Re DPC, I would like to know just how independent they are from corporation control. Secondly, why do they still carry the DaVita name if they are now independent of Davita? Re DaVita, I was in two different DaVita units in totally different states. Both units were filthy and the care was substandard. We were given ice for our water from an ice machine that was full of mildew that anyone could plainly see. I find it hypocritcal that DaVita started a group that they say is a patient advocacy group when two of their own units, I’m sure there are more, would not have passed inspection, yet they bill themselves as the # 1 dialysis corp… And I would want the assurance that patients are not going to be silenced as in the previous DPC meetings before they became indpendent of DaVita.
So, I would like answers to these questions and others before I joined. Can you find out about this or lead me to someone who can? I want nothing more than to work with other patients for patient care/rights, but NOT in the manner of the previous DPC group. I want an honest group with no strings attached to corporate control.
I’ve been associated with DPC for six months.
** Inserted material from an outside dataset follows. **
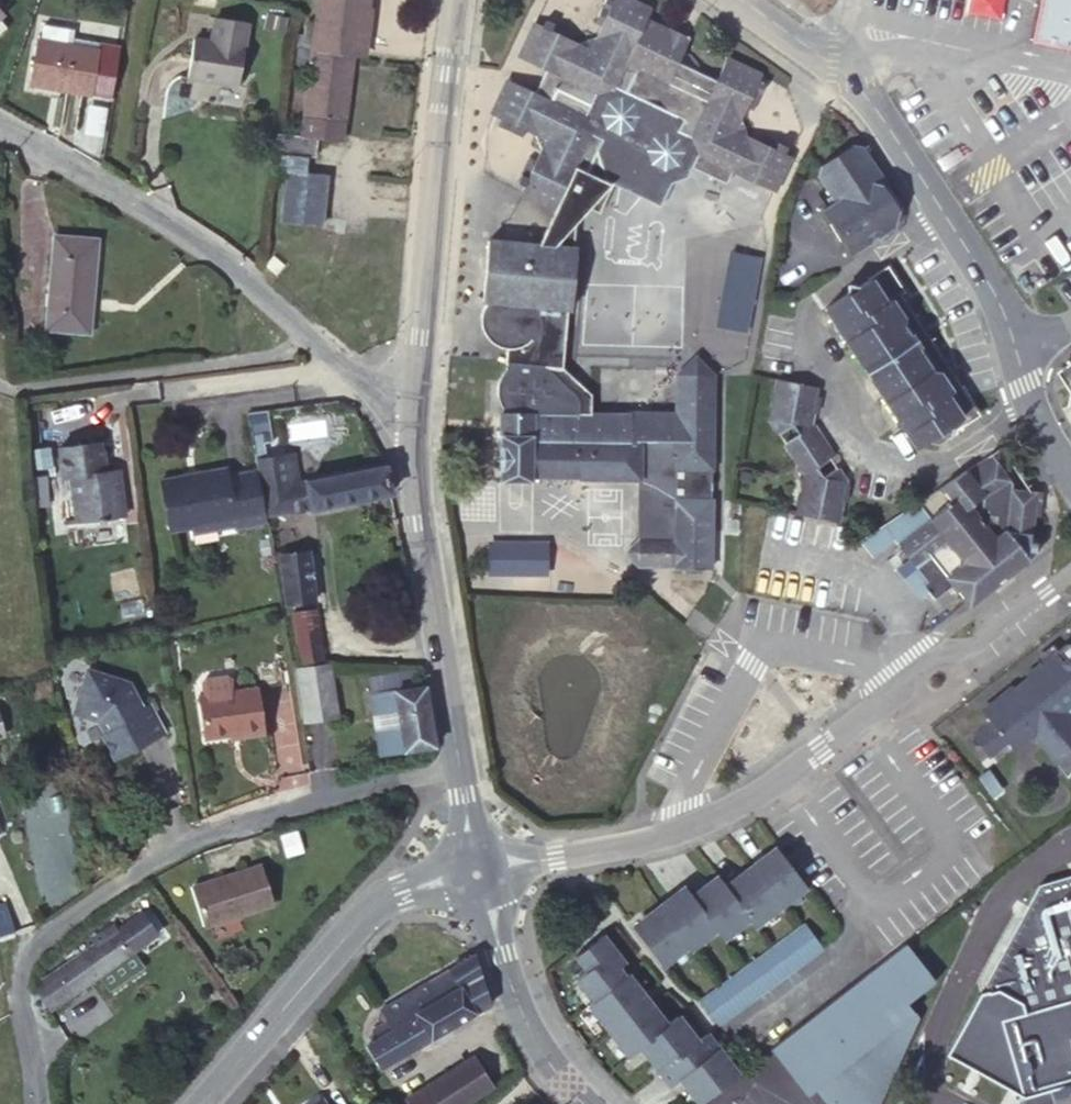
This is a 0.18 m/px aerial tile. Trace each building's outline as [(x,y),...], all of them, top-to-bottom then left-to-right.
[(535,93),(552,100),(557,89),(590,105),(596,93),(615,87),(697,125),(691,137),(698,152),(691,166),(726,183),(732,170),(773,190),(791,156),(785,153),(788,146),(763,134),(759,141),(747,135),(741,118),(747,106),(754,109),(767,84),(760,80),(762,76),(726,59),(716,80),(697,71),(700,66),(693,54),(685,49),(691,37),(667,25),(663,30),(645,22),(651,10),(630,0),(613,0),(606,0),(595,22),(601,25),(596,36),(579,43),(566,37),(569,31),(545,19),(542,25),(536,23),(520,57),(546,70),(535,93)] [(1070,50),(1070,0),(1038,0),(1030,41),(1070,50)] [(371,7),(320,2),(317,25),(314,49),(354,53),(365,55),(371,7)] [(217,16),(212,41),(217,42),(222,17),(217,16)] [(217,42),(212,41),(195,38),(191,58),(188,76),(238,86),(249,22),(222,17),(217,42)] [(46,23),(43,40),(67,44),(70,27),(46,23)] [(314,49),(317,25),(307,24),(305,37),(300,36),(299,47),(314,49)] [(39,39),(33,78),(63,83),(62,89),(90,93),(98,50),(67,44),(43,40),(39,39)] [(312,65),(314,49),(299,47),(297,63),(312,65)] [(312,65),(304,137),(316,139),(343,142),(354,53),(314,49),(312,65)] [(63,83),(33,78),(32,83),(62,89),(63,83)] [(504,407),(504,413),(590,413),(591,394),(562,369),(567,324),(577,227),(586,209),(598,210),(612,183),(607,181),(598,151),(603,139),(593,134),(586,113),(590,105),(557,89),(552,100),(535,93),(510,80),(494,115),(502,120),(499,126),(523,138),(526,132),(535,137),(541,150),(537,161),(531,158),(519,183),(525,186),(522,192),(559,210),(542,247),(490,241),(483,301),(487,302),(481,317),(480,329),(483,334),(487,339),(491,344),(496,347),(506,351),(505,364),(511,365),(506,370),(502,376),(499,382),(497,389),(500,400),(502,405),(504,407)] [(607,181),(612,183),(658,205),(671,182),(686,176),(691,166),(698,152),(691,137),(697,125),(615,87),(596,93),(590,105),(586,113),(593,134),(603,139),(598,151),(607,181)] [(304,137),(279,134),(277,152),(309,157),(313,158),(316,139),(304,137)] [(875,180),(878,172),(862,146),(853,144),(819,165),(817,178),(833,202),(821,211),(849,256),(876,238),(895,226),(895,210),(875,180)] [(309,157),(277,152),(274,171),(286,173),(281,220),(324,224),(329,176),(307,173),(309,157)] [(878,244),(900,229),(903,212),(878,172),(875,180),(895,210),(895,226),(876,238),(878,244)] [(753,231),(710,229),(706,321),(749,323),(750,297),(751,269),(753,231)] [(98,240),(56,236),(48,328),(89,332),(98,240)] [(886,301),(899,293),(903,290),(887,266),(869,278),(871,279),(825,309),(916,446),(925,440),(940,444),(950,437),(951,425),(962,418),(886,301)] [(979,414),(899,293),(886,301),(962,418),(965,423),(979,414)] [(676,375),(713,376),(695,357),(676,375)] [(1057,373),(1068,387),(1070,384),(1070,363),(1057,373)] [(638,477),(638,538),(676,539),(677,468),(712,468),(713,376),(676,375),(676,411),(634,411),(634,413),(590,413),(504,413),(502,413),(501,480),(531,480),(532,476),(638,477)] [(795,458),(820,441),(809,425),(817,387),(778,378),(769,419),(779,432),(791,425),(798,433),(785,442),(795,458)] [(798,513),(837,521),(845,480),(836,466),(823,475),(817,466),(830,457),(820,441),(795,458),(806,474),(798,513)] [(100,443),(60,448),(63,478),(70,477),(77,521),(98,518),(98,522),(105,521),(104,517),(125,515),(119,468),(104,470),(100,443)] [(47,451),(26,453),(28,475),(49,472),(47,451)] [(987,590),(1028,558),(1028,553),(1032,553),(1035,549),(1035,544),(1032,540),(1028,536),(1030,517),(1036,517),(1038,493),(1009,490),(1004,490),(995,478),(1003,472),(991,454),(940,488),(951,506),(930,519),(919,501),(883,525),(894,544),(913,567),(923,580),(918,583),(924,591),(931,600),(949,585),(961,601),(981,588),(987,590)] [(310,508),(392,492),(386,465),(285,484),(280,456),(257,460),(262,493),(267,492),(271,512),(310,507),(310,508)] [(171,530),(235,518),(227,477),(225,467),(201,473),(202,475),(187,477),(187,475),(162,479),(171,530)] [(676,568),(711,569),(712,468),(677,468),(676,539),(676,568)] [(1004,490),(1009,490),(1011,484),(1003,472),(995,478),(1004,490)] [(227,477),(235,518),(237,527),(258,523),(249,473),(227,477)] [(894,544),(883,525),(857,542),(872,562),(894,544)] [(623,552),(640,567),(676,568),(676,539),(638,538),(623,552)] [(309,551),(281,555),(286,602),(315,599),(309,551)] [(916,597),(924,591),(918,583),(923,580),(913,567),(900,577),(916,597)] [(294,613),(297,640),(320,637),(316,611),(294,613)] [(320,637),(297,640),(300,660),(323,657),(320,637)] [(1069,653),(1069,652),(1067,650),(1065,648),(1062,647),(1059,647),(1055,648),(1049,654),(1032,668),(1018,680),(1020,683),(1008,694),(1005,691),(976,716),(977,717),(985,726),(972,737),(967,742),(985,763),(991,758),(1003,747),(1009,754),(1010,754),(1028,739),(1052,766),(1070,750),(1070,727),(1062,717),(1066,713),(1070,709),(1070,651),(1069,653)] [(1049,654),(1044,647),(1027,662),(1032,668),(1049,654)] [(256,663),(259,687),(280,684),(277,660),(256,663)] [(329,663),(297,668),(305,721),(336,716),(329,663)] [(129,680),(90,667),(76,710),(97,717),(105,731),(103,733),(114,755),(163,731),(150,703),(140,708),(133,694),(135,692),(129,680)] [(200,682),(202,695),(232,691),(231,678),(226,674),(204,677),(200,682)] [(372,694),(376,713),(398,710),(401,727),(377,731),(379,753),(410,750),(433,745),(434,745),(425,685),(372,694)] [(202,695),(199,695),(204,736),(264,729),(259,687),(232,691),(202,695)] [(398,710),(376,713),(377,731),(401,727),(398,710)] [(1066,713),(1062,717),(1070,727),(1070,719),(1066,713)] [(971,732),(972,737),(985,726),(977,717),(976,718),(975,720),(972,723),(971,728),(971,732)] [(1008,755),(1009,754),(1003,747),(991,758),(994,759),(996,760),(1000,760),(1004,758),(1008,755)] [(1052,766),(1063,779),(1070,767),(1070,766),(1070,750),(1052,766)] [(302,851),(295,831),(281,837),(287,856),(302,851)] [(776,907),(802,888),(773,850),(747,870),(776,907)] [(260,865),(191,887),(203,926),(272,905),(260,865)] [(776,907),(747,870),(721,891),(746,923),(750,927),(776,907)] [(1038,884),(1026,905),(1030,908),(1024,921),(1019,919),(995,963),(1012,972),(1023,1011),(998,1018),(1021,1098),(1050,1089),(1054,1103),(1065,1103),(1070,1102),(1070,874),(1038,884)] [(719,943),(746,923),(721,891),(712,879),(685,900),(712,934),(719,943)] [(712,934),(685,900),(678,890),(651,911),(680,948),(685,955),(712,934)] [(0,904),(0,934),(14,929),(6,902),(0,904)] [(680,948),(651,911),(625,931),(654,968),(680,948)] [(39,1014),(155,934),(141,914),(118,929),(113,924),(93,937),(96,944),(32,989),(39,1014)] [(819,949),(800,925),(694,1006),(713,1030),(819,949)] [(619,962),(597,936),(572,955),(582,968),(570,978),(588,1001),(620,978),(612,967),(619,962)] [(768,1054),(804,1100),(812,1094),(820,1103),(879,1103),(916,1022),(911,1015),(910,1015),(904,1008),(932,986),(902,948),(768,1054)] [(381,1067),(491,1000),(476,953),(472,955),(382,1009),(388,1020),(374,1028),(378,1037),(368,1043),(381,1067)] [(620,978),(588,1001),(582,1006),(602,1032),(641,1003),(620,978)] [(661,1029),(641,1003),(602,1032),(623,1058),(636,1048),(661,1029)] [(661,1029),(636,1048),(657,1075),(697,1044),(676,1018),(661,1029)] [(705,1038),(697,1044),(657,1075),(668,1089),(676,1081),(694,1103),(703,1103),(736,1077),(705,1038)] [(473,1057),(407,1099),(409,1103),(408,1103),(466,1103),(492,1087),(473,1057)] [(1021,1098),(1018,1103),(1054,1103),(1050,1089),(1021,1098)]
They keep the name DaVita so that it is clear that it is an industry funded patient led organization. They are saying upfront that this organization is funded by DaVita and other corporate sponsors. As Rich pointed out HDC has numerous corporate sponsors as does AAKP, NKF, Renal Support Network and many others.
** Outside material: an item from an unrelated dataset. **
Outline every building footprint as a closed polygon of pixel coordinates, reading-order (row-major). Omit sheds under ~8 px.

Because of DPC I was able to go to D.C. and tell three Congressman and thre Senators my personal story has I lobbied for HB 1193 and its companion. Because of DPC I will be attending a CMS conference sponsored by the National Kidney Foundation on Interpretive Guidelines - A Community Forum that is being organized with help from our own Beth Witten. When I’m there I will be representing DPC but telling “my” story. They have provided me with tremendous opportunities to advance the needs of all end stage renal disease patients.
I’ve met most of their board members who for the most part are ESRD patients. Yes there are some DaVita staff on the board. Most successful Non profit organization have corporate representatives on their Board of Directors. Their membership provides a direct link to the funders. Without the funders the organizations would not be in existence. Dori, how well would HDC meet its mission without corporate funding?
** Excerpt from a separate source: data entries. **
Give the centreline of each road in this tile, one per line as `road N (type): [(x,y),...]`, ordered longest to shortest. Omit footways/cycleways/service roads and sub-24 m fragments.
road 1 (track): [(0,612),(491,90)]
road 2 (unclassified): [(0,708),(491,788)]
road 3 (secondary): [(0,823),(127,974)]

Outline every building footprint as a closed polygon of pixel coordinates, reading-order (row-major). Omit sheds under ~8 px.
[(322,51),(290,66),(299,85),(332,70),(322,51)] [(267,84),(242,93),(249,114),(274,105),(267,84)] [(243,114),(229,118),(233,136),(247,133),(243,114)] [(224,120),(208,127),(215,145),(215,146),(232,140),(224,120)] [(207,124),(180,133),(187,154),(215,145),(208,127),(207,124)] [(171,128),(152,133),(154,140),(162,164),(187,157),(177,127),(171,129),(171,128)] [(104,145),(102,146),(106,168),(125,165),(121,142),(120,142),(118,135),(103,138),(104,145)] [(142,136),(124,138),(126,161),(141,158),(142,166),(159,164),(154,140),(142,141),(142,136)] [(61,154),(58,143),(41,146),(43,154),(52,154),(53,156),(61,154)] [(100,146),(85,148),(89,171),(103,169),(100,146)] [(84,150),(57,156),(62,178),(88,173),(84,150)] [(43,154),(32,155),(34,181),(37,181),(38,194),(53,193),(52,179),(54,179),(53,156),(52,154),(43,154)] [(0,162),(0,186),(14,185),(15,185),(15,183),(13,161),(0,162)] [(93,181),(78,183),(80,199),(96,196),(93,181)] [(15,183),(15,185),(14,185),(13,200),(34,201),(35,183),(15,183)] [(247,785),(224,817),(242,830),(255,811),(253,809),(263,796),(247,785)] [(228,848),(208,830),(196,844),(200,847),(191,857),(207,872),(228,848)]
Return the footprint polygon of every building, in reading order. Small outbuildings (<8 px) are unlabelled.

I don’t see dialysis suppliers as the enemy. Actually, I quite thankful that they provide the services and products that they do.
There probably is a need for a dialysis patient based advocacy group that is funded only by membership donations. Despite the thousands on dialysis, my guess is such a group would never get enough funds to bend a Congressman’s ear let a lone buy a plane ticket to DC. Such a group would most likely succeed on the backs of a dedicated few individuals who would put in thousands of hours. When they retired, such a group would quickly be forgotten.
So for me, my six months with DPC have been tremendous. I believe I am making much more of a difference now that I’m a member.